### EXTRACTED TEXT:
Segment Open
With the development of business and the updating and iteration of community products, we have found that Linkis1. X has significant performance improvements in resource management and engine management, which can better meet the needs of data center construction. Compared to version 0.9.3 and the platform we used before, the user experience has also been greatly improved, and issues such as the inability to view details on task failure pages have also been improved. Therefore, we have decided to upgrade Linkis and the WDS suite. The following are specific practical operations, hoping to provide reference for everyone.

### 一、Environment
CDH6.3.2 Version of each component
- hadoop:3.0.0-cdh6.3.2
- hive:2.1.1-cdh6.3.2
- spark:2.4.8

#### Hardware
2台 128G Cloud physics machine

### 二、Linkis Installation Deployment

#### 2.1Compile code or release installation package?
Segment Closed
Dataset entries
Segment Open
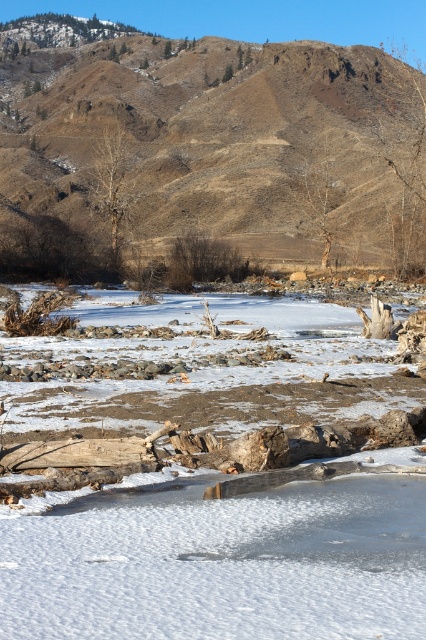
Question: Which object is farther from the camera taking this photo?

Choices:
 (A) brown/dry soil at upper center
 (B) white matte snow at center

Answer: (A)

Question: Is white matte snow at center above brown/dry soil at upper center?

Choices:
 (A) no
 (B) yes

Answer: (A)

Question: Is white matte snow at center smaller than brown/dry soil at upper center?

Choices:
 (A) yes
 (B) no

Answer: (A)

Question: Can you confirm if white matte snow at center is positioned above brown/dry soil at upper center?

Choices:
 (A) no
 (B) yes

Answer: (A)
Segment Closed
### REQUIRED ACTIONS:
[1] Which Hive version does the Linkis upgrade text list for the environment?
[2] Retype the part of the Linkis upgrade text that opens with the words containing "### 一、Environment" and closes with "release installation package?".

### TASK-BY-TASK OUTPUTS:
[1] 2.1.1-cdh6.3.2

[2]
### 一、Environment
CDH6.3.2 Version of each component
- hadoop:3.0.0-cdh6.3.2
- hive:2.1.1-cdh6.3.2
- spark:2.4.8

#### Hardware
2台 128G Cloud physics machine

### 二、Linkis Installation Deployment

#### 2.1Compile code or release installation package?